▶ [INFORMATION GIVEN]
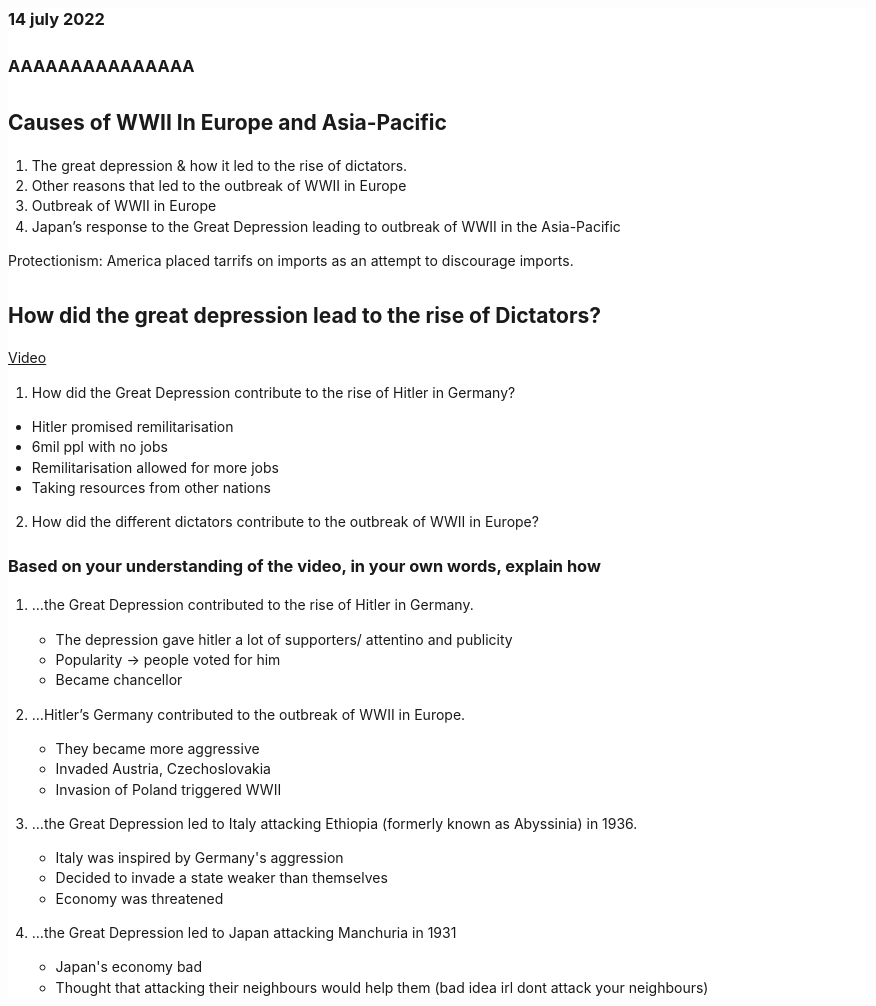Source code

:### 14 july 2022

### AAAAAAAAAAAAAAA

## Causes of WWII In Europe and Asia-Pacific

1. The great depression & how it led to the rise of dictators.
2. Other reasons that led to the outbreak of WWII in Europe
3. Outbreak of WWII in Europe
4. Japan’s response to the Great Depression leading to outbreak of WWII in the Asia-Pacific


Protectionism: America placed tarrifs on imports as an attempt to discourage imports.




## How did the great depression lead to the rise of Dictators?

[Video](https://youtu.be/Ojo8-GhhQcA)

1. How did the Great Depression contribute to the rise of Hitler in Germany?

- Hitler promised remilitarisation
- 6mil ppl with no jobs
- Remilitarisation allowed for more jobs
- Taking resources from other nations

2. How did the different dictators contribute to the outbreak of WWII in Europe?

### Based on your understanding of the video, in your own words, explain how

1. …the Great Depression contributed to the rise of Hitler in Germany.

    - The depression gave hitler a lot of supporters/ attentino and publicity
    - Popularity -> people voted for him
    - Became chancellor 

2. …Hitler’s Germany contributed to the outbreak of WWII in Europe.

    - They became more aggressive 
    - Invaded Austria, Czechoslovakia
    - Invasion of Poland triggered WWII

3. …the Great Depression led to Italy attacking Ethiopia (formerly known as Abyssinia) in 1936.

    - Italy was inspired by Germany's aggression
    - Decided to invade a state weaker than themselves
    - Economy was threatened 

4. …the Great Depression led to Japan attacking Manchuria in 1931

    - Japan's economy bad
    - Thought that attacking their neighbours would help them (bad idea irl dont attack your neighbours)
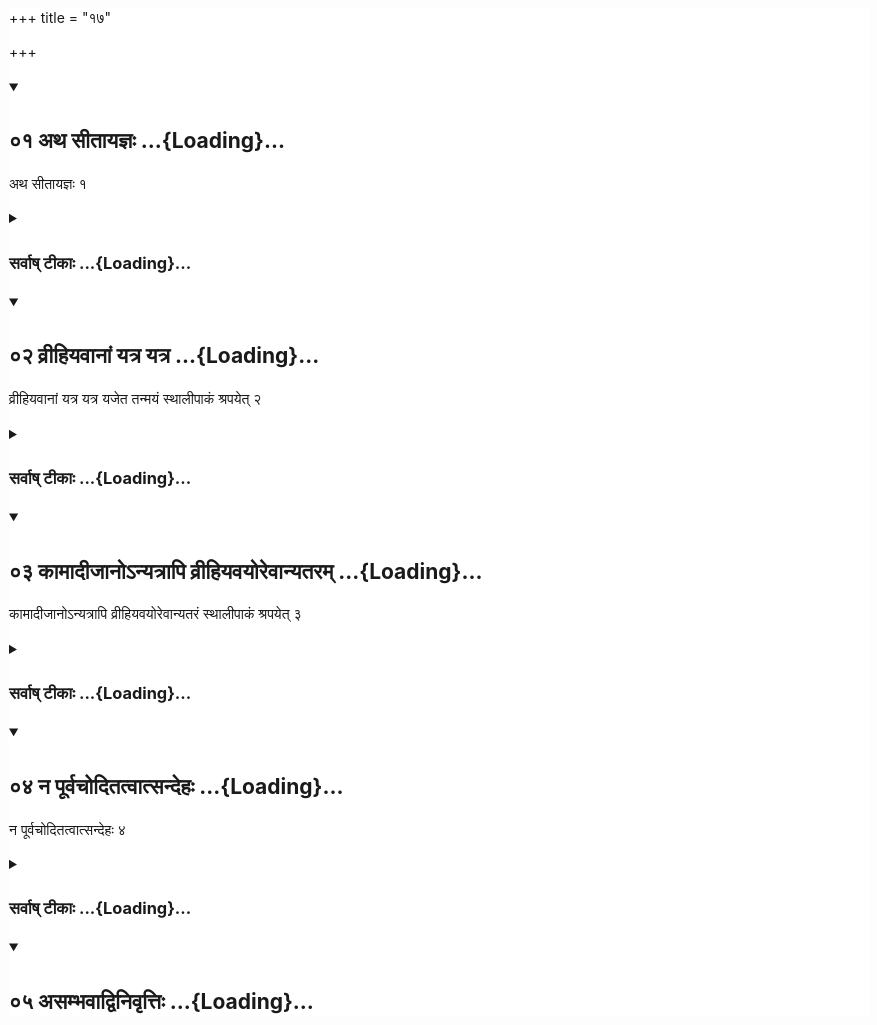 +++
title = "१७"

+++
<div class="js_include" includetitle="true" newlevelforh1="2" unfilled url="/vedAH_yajuH/vAjasaneyam/sUtram/pAraskara-gRhyam/vishvAsa-prastutiH/2/17/01_atha_sItAyajnaH.md">
<details open><summary><h2>०१ अथ सीतायज्ञः ...{Loading}...</h2></summary>

अथ सीतायज्ञः १
</details>
</div>
<div class="js_include collapsed" newlevelforh1="3" title="सर्वाष् टीकाः" unfilled url="/vedAH_yajuH/vAjasaneyam/sUtram/pAraskara-gRhyam/sarvASh_TIkAH/2/17/01_atha_sItAyajnaH.md">
<details><summary><h3>सर्वाष् टीकाः ...{Loading}...</h3></summary></details>
</div>
<div class="js_include" includetitle="true" newlevelforh1="2" unfilled url="/vedAH_yajuH/vAjasaneyam/sUtram/pAraskara-gRhyam/vishvAsa-prastutiH/2/17/02_vrIhiyavAnAM_yatra_yatra.md">
<details open><summary><h2>०२ व्रीहियवानां यत्र यत्र ...{Loading}...</h2></summary>

व्रीहियवानां यत्र यत्र यजेत तन्मयं स्थालीपाकं श्रपयेत् २
</details>
</div>
<div class="js_include collapsed" newlevelforh1="3" title="सर्वाष् टीकाः" unfilled url="/vedAH_yajuH/vAjasaneyam/sUtram/pAraskara-gRhyam/sarvASh_TIkAH/2/17/02_vrIhiyavAnAM_yatra_yatra.md">
<details><summary><h3>सर्वाष् टीकाः ...{Loading}...</h3></summary></details>
</div>
<div class="js_include" includetitle="true" newlevelforh1="2" unfilled url="/vedAH_yajuH/vAjasaneyam/sUtram/pAraskara-gRhyam/vishvAsa-prastutiH/2/17/03_kAmAdIjAno-nyatrApi_vrIhiyavayorevAnyataram.md">
<details open><summary><h2>०३ कामादीजानोऽन्यत्रापि व्रीहियवयोरेवान्यतरम् ...{Loading}...</h2></summary>

कामादीजानोऽन्यत्रापि व्रीहियवयोरेवान्यतरं स्थालीपाकं श्रपयेत् ३
</details>
</div>
<div class="js_include collapsed" newlevelforh1="3" title="सर्वाष् टीकाः" unfilled url="/vedAH_yajuH/vAjasaneyam/sUtram/pAraskara-gRhyam/sarvASh_TIkAH/2/17/03_kAmAdIjAno-nyatrApi_vrIhiyavayorevAnyataram.md">
<details><summary><h3>सर्वाष् टीकाः ...{Loading}...</h3></summary></details>
</div>
<div class="js_include" includetitle="true" newlevelforh1="2" unfilled url="/vedAH_yajuH/vAjasaneyam/sUtram/pAraskara-gRhyam/vishvAsa-prastutiH/2/17/04_na_pUrvachoditatvAtsandehaH.md">
<details open><summary><h2>०४ न पूर्वचोदितत्वात्सन्देहः ...{Loading}...</h2></summary>

न पूर्वचोदितत्वात्सन्देहः ४
</details>
</div>
<div class="js_include collapsed" newlevelforh1="3" title="सर्वाष् टीकाः" unfilled url="/vedAH_yajuH/vAjasaneyam/sUtram/pAraskara-gRhyam/sarvASh_TIkAH/2/17/04_na_pUrvachoditatvAtsandehaH.md">
<details><summary><h3>सर्वाष् टीकाः ...{Loading}...</h3></summary></details>
</div>
<div class="js_include" includetitle="true" newlevelforh1="2" unfilled url="/vedAH_yajuH/vAjasaneyam/sUtram/pAraskara-gRhyam/vishvAsa-prastutiH/2/17/05_asambhavAdvinivRttiH.md">
<details open><summary><h2>०५ असम्भवाद्विनिवृत्तिः ...{Loading}...</h2></summary>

▶ [AIM OF THE TASK] Give the listing again in full, exactly as it is, but without its images.

▶ [WRITTEN ANSWER]
Source code

:### 14 july 2022

### AAAAAAAAAAAAAAA

## Causes of WWII In Europe and Asia-Pacific

1. The great depression & how it led to the rise of dictators.
2. Other reasons that led to the outbreak of WWII in Europe
3. Outbreak of WWII in Europe
4. Japan’s response to the Great Depression leading to outbreak of WWII in the Asia-Pacific


Protectionism: America placed tarrifs on imports as an attempt to discourage imports.




## How did the great depression lead to the rise of Dictators?

[Video](https://youtu.be/Ojo8-GhhQcA)

1. How did the Great Depression contribute to the rise of Hitler in Germany?

- Hitler promised remilitarisation
- 6mil ppl with no jobs
- Remilitarisation allowed for more jobs
- Taking resources from other nations

2. How did the different dictators contribute to the outbreak of WWII in Europe?

### Based on your understanding of the video, in your own words, explain how

1. …the Great Depression contributed to the rise of Hitler in Germany.

    - The depression gave hitler a lot of supporters/ attentino and publicity
    - Popularity -> people voted for him
    - Became chancellor 

2. …Hitler’s Germany contributed to the outbreak of WWII in Europe.

    - They became more aggressive 
    - Invaded Austria, Czechoslovakia
    - Invasion of Poland triggered WWII

3. …the Great Depression led to Italy attacking Ethiopia (formerly known as Abyssinia) in 1936.

    - Italy was inspired by Germany's aggression
    - Decided to invade a state weaker than themselves
    - Economy was threatened 

4. …the Great Depression led to Japan attacking Manchuria in 1931

    - Japan's economy bad
    - Thought that attacking their neighbours would help them (bad idea irl dont attack your neighbours)
 +++
title = "१७"

+++
<div class="js_include" includetitle="true" newlevelforh1="2" unfilled url="/vedAH_yajuH/vAjasaneyam/sUtram/pAraskara-gRhyam/vishvAsa-prastutiH/2/17/01_atha_sItAyajnaH.md">
<details open><summary><h2>०१ अथ सीतायज्ञः ...{Loading}...</h2></summary>

अथ सीतायज्ञः १
</details>
</div>
<div class="js_include collapsed" newlevelforh1="3" title="सर्वाष् टीकाः" unfilled url="/vedAH_yajuH/vAjasaneyam/sUtram/pAraskara-gRhyam/sarvASh_TIkAH/2/17/01_atha_sItAyajnaH.md">
<details><summary><h3>सर्वाष् टीकाः ...{Loading}...</h3></summary></details>
</div>
<div class="js_include" includetitle="true" newlevelforh1="2" unfilled url="/vedAH_yajuH/vAjasaneyam/sUtram/pAraskara-gRhyam/vishvAsa-prastutiH/2/17/02_vrIhiyavAnAM_yatra_yatra.md">
<details open><summary><h2>०२ व्रीहियवानां यत्र यत्र ...{Loading}...</h2></summary>

व्रीहियवानां यत्र यत्र यजेत तन्मयं स्थालीपाकं श्रपयेत् २
</details>
</div>
<div class="js_include collapsed" newlevelforh1="3" title="सर्वाष् टीकाः" unfilled url="/vedAH_yajuH/vAjasaneyam/sUtram/pAraskara-gRhyam/sarvASh_TIkAH/2/17/02_vrIhiyavAnAM_yatra_yatra.md">
<details><summary><h3>सर्वाष् टीकाः ...{Loading}...</h3></summary></details>
</div>
<div class="js_include" includetitle="true" newlevelforh1="2" unfilled url="/vedAH_yajuH/vAjasaneyam/sUtram/pAraskara-gRhyam/vishvAsa-prastutiH/2/17/03_kAmAdIjAno-nyatrApi_vrIhiyavayorevAnyataram.md">
<details open><summary><h2>०३ कामादीजानोऽन्यत्रापि व्रीहियवयोरेवान्यतरम् ...{Loading}...</h2></summary>

कामादीजानोऽन्यत्रापि व्रीहियवयोरेवान्यतरं स्थालीपाकं श्रपयेत् ३
</details>
</div>
<div class="js_include collapsed" newlevelforh1="3" title="सर्वाष् टीकाः" unfilled url="/vedAH_yajuH/vAjasaneyam/sUtram/pAraskara-gRhyam/sarvASh_TIkAH/2/17/03_kAmAdIjAno-nyatrApi_vrIhiyavayorevAnyataram.md">
<details><summary><h3>सर्वाष् टीकाः ...{Loading}...</h3></summary></details>
</div>
<div class="js_include" includetitle="true" newlevelforh1="2" unfilled url="/vedAH_yajuH/vAjasaneyam/sUtram/pAraskara-gRhyam/vishvAsa-prastutiH/2/17/04_na_pUrvachoditatvAtsandehaH.md">
<details open><summary><h2>०४ न पूर्वचोदितत्वात्सन्देहः ...{Loading}...</h2></summary>

न पूर्वचोदितत्वात्सन्देहः ४
</details>
</div>
<div class="js_include collapsed" newlevelforh1="3" title="सर्वाष् टीकाः" unfilled url="/vedAH_yajuH/vAjasaneyam/sUtram/pAraskara-gRhyam/sarvASh_TIkAH/2/17/04_na_pUrvachoditatvAtsandehaH.md">
<details><summary><h3>सर्वाष् टीकाः ...{Loading}...</h3></summary></details>
</div>
<div class="js_include" includetitle="true" newlevelforh1="2" unfilled url="/vedAH_yajuH/vAjasaneyam/sUtram/pAraskara-gRhyam/vishvAsa-prastutiH/2/17/05_asambhavAdvinivRttiH.md">
<details open><summary><h2>०५ असम्भवाद्विनिवृत्तिः ...{Loading}...</h2></summary>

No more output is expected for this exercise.